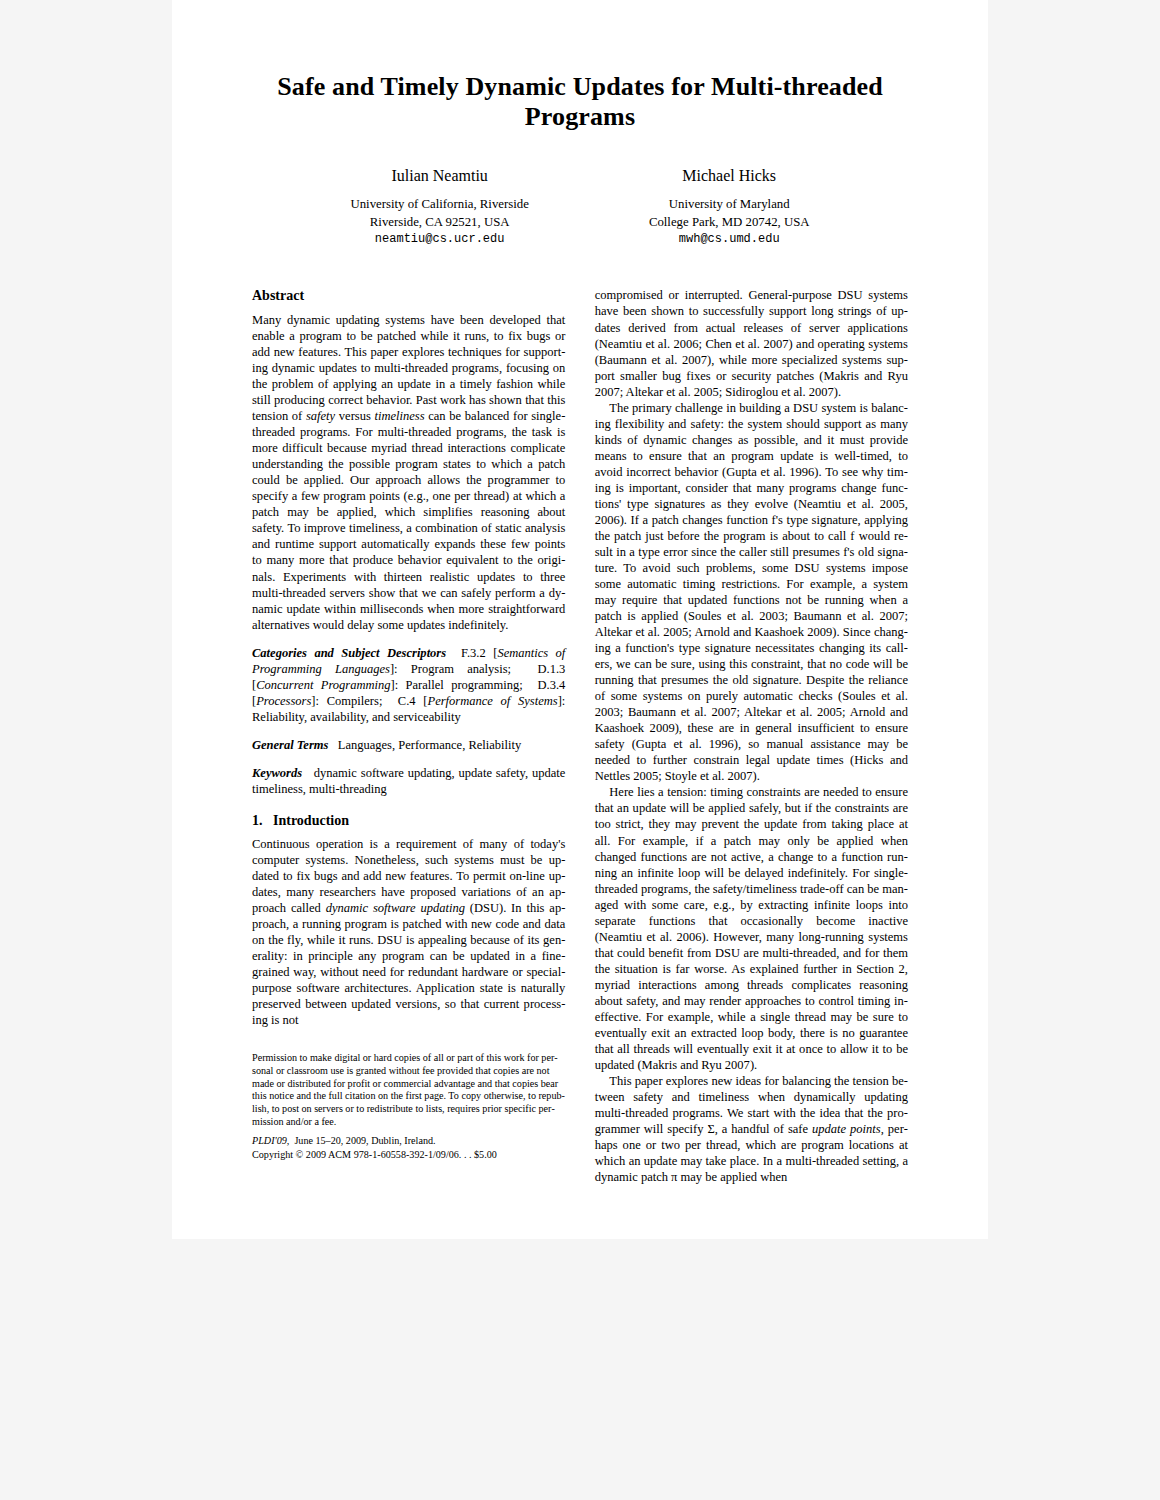Safe and Timely Dynamic Updates for Multi-threaded Programs
Iulian Neamtiu
University of California, Riverside
Riverside, CA 92521, USA
neamtiu@cs.ucr.edu
Michael Hicks
University of Maryland
College Park, MD 20742, USA
mwh@cs.umd.edu
Abstract
Many dynamic updating systems have been developed that enable a program to be patched while it runs, to fix bugs or add new features. This paper explores techniques for supporting dynamic updates to multi-threaded programs, focusing on the problem of applying an update in a timely fashion while still producing correct behavior. Past work has shown that this tension of safety versus timeliness can be balanced for single-threaded programs. For multi-threaded programs, the task is more difficult because myriad thread interactions complicate understanding the possible program states to which a patch could be applied. Our approach allows the programmer to specify a few program points (e.g., one per thread) at which a patch may be applied, which simplifies reasoning about safety. To improve timeliness, a combination of static analysis and runtime support automatically expands these few points to many more that produce behavior equivalent to the originals. Experiments with thirteen realistic updates to three multi-threaded servers show that we can safely perform a dynamic update within milliseconds when more straightforward alternatives would delay some updates indefinitely.
Categories and Subject Descriptors F.3.2 [Semantics of Programming Languages]: Program analysis; D.1.3 [Concurrent Programming]: Parallel programming; D.3.4 [Processors]: Compilers; C.4 [Performance of Systems]: Reliability, availability, and serviceability
General Terms Languages, Performance, Reliability
Keywords dynamic software updating, update safety, update timeliness, multi-threading
1. Introduction
Continuous operation is a requirement of many of today's computer systems. Nonetheless, such systems must be updated to fix bugs and add new features. To permit on-line updates, many researchers have proposed variations of an approach called dynamic software updating (DSU). In this approach, a running program is patched with new code and data on the fly, while it runs. DSU is appealing because of its generality: in principle any program can be updated in a fine-grained way, without need for redundant hardware or special-purpose software architectures. Application state is naturally preserved between updated versions, so that current processing is not
Permission to make digital or hard copies of all or part of this work for personal or classroom use is granted without fee provided that copies are not made or distributed for profit or commercial advantage and that copies bear this notice and the full citation on the first page. To copy otherwise, to republish, to post on servers or to redistribute to lists, requires prior specific permission and/or a fee.
PLDI'09, June 15–20, 2009, Dublin, Ireland.
Copyright © 2009 ACM 978-1-60558-392-1/09/06. . . $5.00
compromised or interrupted. General-purpose DSU systems have been shown to successfully support long strings of updates derived from actual releases of server applications (Neamtiu et al. 2006; Chen et al. 2007) and operating systems (Baumann et al. 2007), while more specialized systems support smaller bug fixes or security patches (Makris and Ryu 2007; Altekar et al. 2005; Sidiroglou et al. 2007).
The primary challenge in building a DSU system is balancing flexibility and safety: the system should support as many kinds of dynamic changes as possible, and it must provide means to ensure that an program update is well-timed, to avoid incorrect behavior (Gupta et al. 1996). To see why timing is important, consider that many programs change functions' type signatures as they evolve (Neamtiu et al. 2005, 2006). If a patch changes function f's type signature, applying the patch just before the program is about to call f would result in a type error since the caller still presumes f's old signature. To avoid such problems, some DSU systems impose some automatic timing restrictions. For example, a system may require that updated functions not be running when a patch is applied (Soules et al. 2003; Baumann et al. 2007; Altekar et al. 2005; Arnold and Kaashoek 2009). Since changing a function's type signature necessitates changing its callers, we can be sure, using this constraint, that no code will be running that presumes the old signature. Despite the reliance of some systems on purely automatic checks (Soules et al. 2003; Baumann et al. 2007; Altekar et al. 2005; Arnold and Kaashoek 2009), these are in general insufficient to ensure safety (Gupta et al. 1996), so manual assistance may be needed to further constrain legal update times (Hicks and Nettles 2005; Stoyle et al. 2007).
Here lies a tension: timing constraints are needed to ensure that an update will be applied safely, but if the constraints are too strict, they may prevent the update from taking place at all. For example, if a patch may only be applied when changed functions are not active, a change to a function running an infinite loop will be delayed indefinitely. For single-threaded programs, the safety/timeliness trade-off can be managed with some care, e.g., by extracting infinite loops into separate functions that occasionally become inactive (Neamtiu et al. 2006). However, many long-running systems that could benefit from DSU are multi-threaded, and for them the situation is far worse. As explained further in Section 2, myriad interactions among threads complicates reasoning about safety, and may render approaches to control timing ineffective. For example, while a single thread may be sure to eventually exit an extracted loop body, there is no guarantee that all threads will eventually exit it at once to allow it to be updated (Makris and Ryu 2007).
This paper explores new ideas for balancing the tension between safety and timeliness when dynamically updating multi-threaded programs. We start with the idea that the programmer will specify Σ, a handful of safe update points, perhaps one or two per thread, which are program locations at which an update may take place. In a multi-threaded setting, a dynamic patch π may be applied when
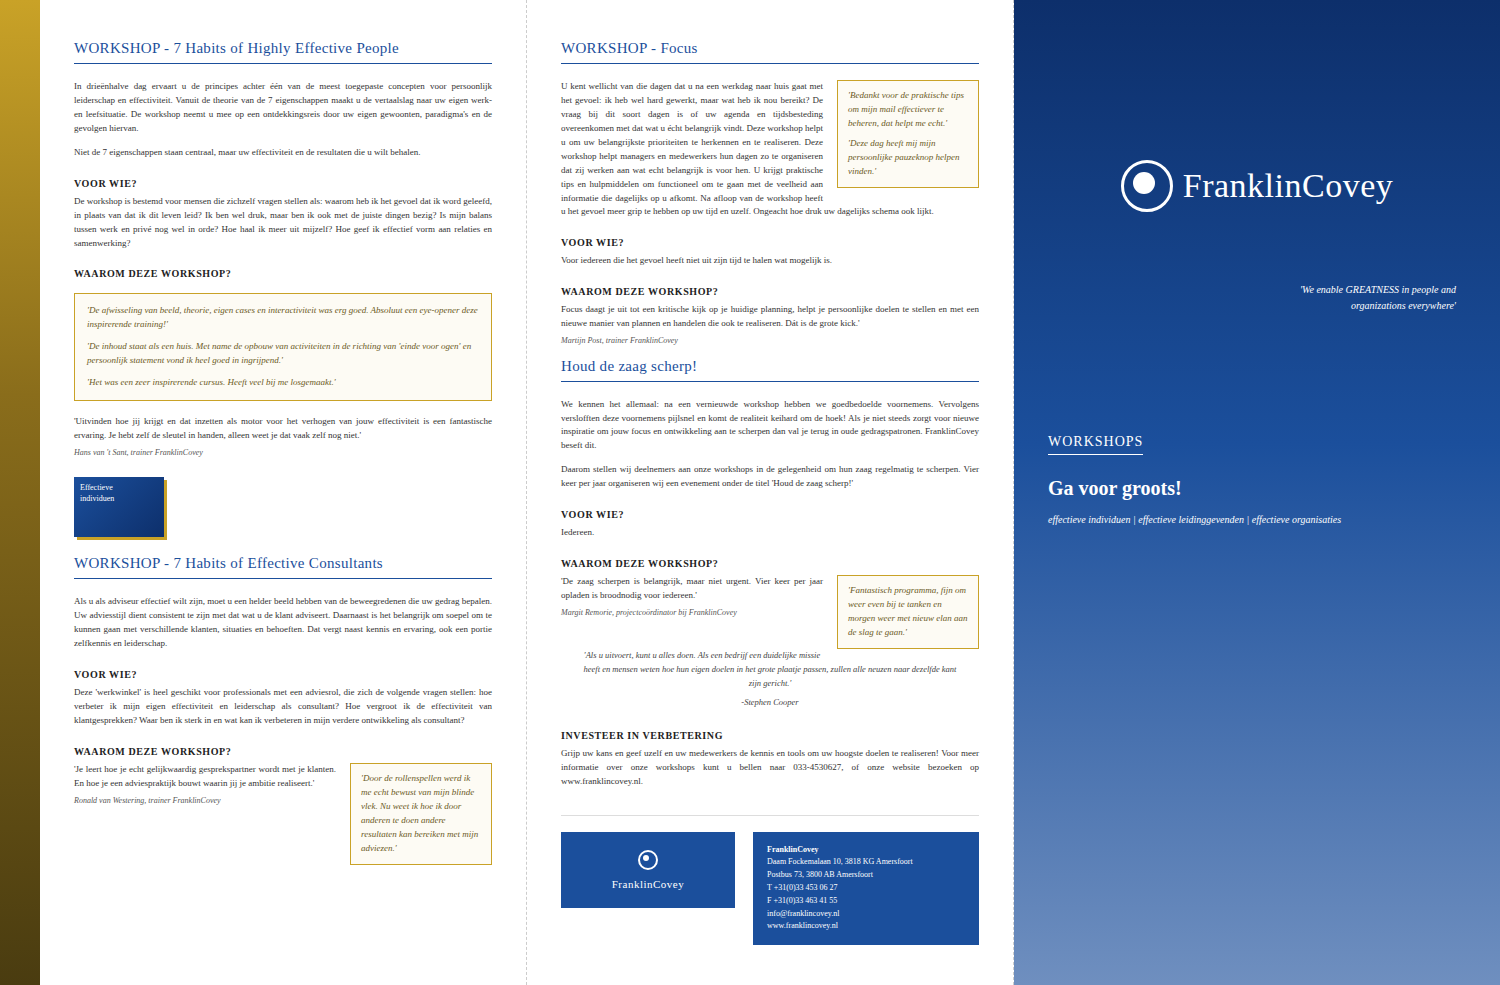WORKSHOP - 7 Habits of Highly Effective People
In drieënhalve dag ervaart u de principes achter één van de meest toegepaste concepten voor persoonlijk leiderschap en effectiviteit. Vanuit de theorie van de 7 eigenschappen maakt u de vertaalslag naar uw eigen werk- en leefsituatie. De workshop neemt u mee op een ontdekkingsreis door uw eigen gewoonten, paradigma's en de gevolgen hiervan.
Niet de 7 eigenschappen staan centraal, maar uw effectiviteit en de resultaten die u wilt behalen.
Voor wie?
De workshop is bestemd voor mensen die zichzelf vragen stellen als: waarom heb ik het gevoel dat ik word geleefd, in plaats van dat ik dit leven leid? Ik ben wel druk, maar ben ik ook met de juiste dingen bezig? Is mijn balans tussen werk en privé nog wel in orde? Hoe haal ik meer uit mijzelf? Hoe geef ik effectief vorm aan relaties en samenwerking?
Waarom deze workshop?
'De afwisseling van beeld, theorie, eigen cases en interactiviteit was erg goed. Absoluut een eye-opener deze inspirerende training!'
'De inhoud staat als een huis. Met name de opbouw van activiteiten in de richting van 'einde voor ogen' en persoonlijk statement vond ik heel goed in ingrijpend.'
'Het was een zeer inspirerende cursus. Heeft veel bij me losgemaakt.'
'Uitvinden hoe jij krijgt en dat inzetten als motor voor het verhogen van jouw effectiviteit is een fantastische ervaring. Je hebt zelf de sleutel in handen, alleen weet je dat vaak zelf nog niet.' Hans van 't Sant, trainer FranklinCovey
Effectieve individuen
WORKSHOP - 7 Habits of Effective Consultants
Als u als adviseur effectief wilt zijn, moet u een helder beeld hebben van de beweegredenen die uw gedrag bepalen. Uw adviesstijl dient consistent te zijn met dat wat u de klant adviseert. Daarnaast is het belangrijk om soepel om te kunnen gaan met verschillende klanten, situaties en behoeften. Dat vergt naast kennis en ervaring, ook een portie zelfkennis en leiderschap.
Voor wie?
Deze 'werkwinkel' is heel geschikt voor professionals met een adviesrol, die zich de volgende vragen stellen: hoe verbeter ik mijn eigen effectiviteit en leiderschap als consultant? Hoe vergroot ik de effectiviteit van klantgesprekken? Waar ben ik sterk in en wat kan ik verbeteren in mijn verdere ontwikkeling als consultant?
Waarom deze workshop?
'Door de rollenspellen werd ik me echt bewust van mijn blinde vlek. Nu weet ik hoe ik door anderen te doen andere resultaten kan bereiken met mijn adviezen.'
'Je leert hoe je echt gelijkwaardig gesprekspartner wordt met je klanten. En hoe je een adviespraktijk bouwt waarin jij je ambitie realiseert.' Ronald van Westering, trainer FranklinCovey
WORKSHOP - Focus
'Bedankt voor de praktische tips om mijn mail effectiever te beheren, dat helpt me echt.'
'Deze dag heeft mij mijn persoonlijke pauzeknop helpen vinden.'
U kent wellicht van die dagen dat u na een werkdag naar huis gaat met het gevoel: ik heb wel hard gewerkt, maar wat heb ik nou bereikt? De vraag bij dit soort dagen is of uw agenda en tijdsbesteding overeenkomen met dat wat u écht belangrijk vindt. Deze workshop helpt u om uw belangrijkste prioriteiten te herkennen en te realiseren. Deze workshop helpt managers en medewerkers hun dagen zo te organiseren dat zij werken aan wat echt belangrijk is voor hen. U krijgt praktische tips en hulpmiddelen om functioneel om te gaan met de veelheid aan informatie die dagelijks op u afkomt. Na afloop van de workshop heeft u het gevoel meer grip te hebben op uw tijd en uzelf. Ongeacht hoe druk uw dagelijks schema ook lijkt.
Voor wie?
Voor iedereen die het gevoel heeft niet uit zijn tijd te halen wat mogelijk is.
Waarom deze workshop?
Focus daagt je uit tot een kritische kijk op je huidige planning, helpt je persoonlijke doelen te stellen en met een nieuwe manier van plannen en handelen die ook te realiseren. Dát is de grote kick.' Martijn Post, trainer FranklinCovey
Houd de zaag scherp!
We kennen het allemaal: na een vernieuwde workshop hebben we goedbedoelde voornemens. Vervolgens verslofften deze voornemens pijlsnel en komt de realiteit keihard om de hoek! Als je niet steeds zorgt voor nieuwe inspiratie om jouw focus en ontwikkeling aan te scherpen dan val je terug in oude gedragspatronen. FranklinCovey beseft dit.
Daarom stellen wij deelnemers aan onze workshops in de gelegenheid om hun zaag regelmatig te scherpen. Vier keer per jaar organiseren wij een evenement onder de titel 'Houd de zaag scherp!'
Voor wie?
Iedereen.
Waarom deze workshop?
'Fantastisch programma, fijn om weer even bij te tanken en morgen weer met nieuw elan aan de slag te gaan.'
'De zaag scherpen is belangrijk, maar niet urgent. Vier keer per jaar opladen is broodnodig voor iedereen.' Margit Remorie, projectcoördinator bij FranklinCovey
'Als u uitvoert, kunt u alles doen. Als een bedrijf een duidelijke missie heeft en mensen weten hoe hun eigen doelen in het grote plaatje passen, zullen alle neuzen naar dezelfde kant zijn gericht.' -Stephen Cooper
Investeer in verbetering
Grijp uw kans en geef uzelf en uw medewerkers de kennis en tools om uw hoogste doelen te realiseren! Voor meer informatie over onze workshops kunt u bellen naar 033-4530627, of onze website bezoeken op www.franklincovey.nl.
FranklinCovey
FranklinCovey
Daam Fockemalaan 10, 3818 KG Amersfoort
Postbus 73, 3800 AB Amersfoort
T +31(0)33 453 06 27
F +31(0)33 463 41 55
info@franklincovey.nl
www.franklincovey.nl
FranklinCovey
'We enable GREATNESS in people and
organizations everywhere'
WORKSHOPS
Ga voor groots!
effectieve individuen | effectieve leidinggevenden | effectieve organisaties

WORK REQUEST: Among the records, find the lines that contain "trainer" and copy each of them.

SOLUTION:
'Uitvinden hoe jij krijgt en dat inzetten als motor voor het verhogen van jouw effectiviteit is een fantastische ervaring. Je hebt zelf de sleutel in handen, alleen weet je dat vaak zelf nog niet.' Hans van 't Sant, trainer FranklinCovey
'Je leert hoe je echt gelijkwaardig gesprekspartner wordt met je klanten. En hoe je een adviespraktijk bouwt waarin jij je ambitie realiseert.' Ronald van Westering, trainer FranklinCovey
Focus daagt je uit tot een kritische kijk op je huidige planning, helpt je persoonlijke doelen te stellen en met een nieuwe manier van plannen en handelen die ook te realiseren. Dát is de grote kick.' Martijn Post, trainer FranklinCovey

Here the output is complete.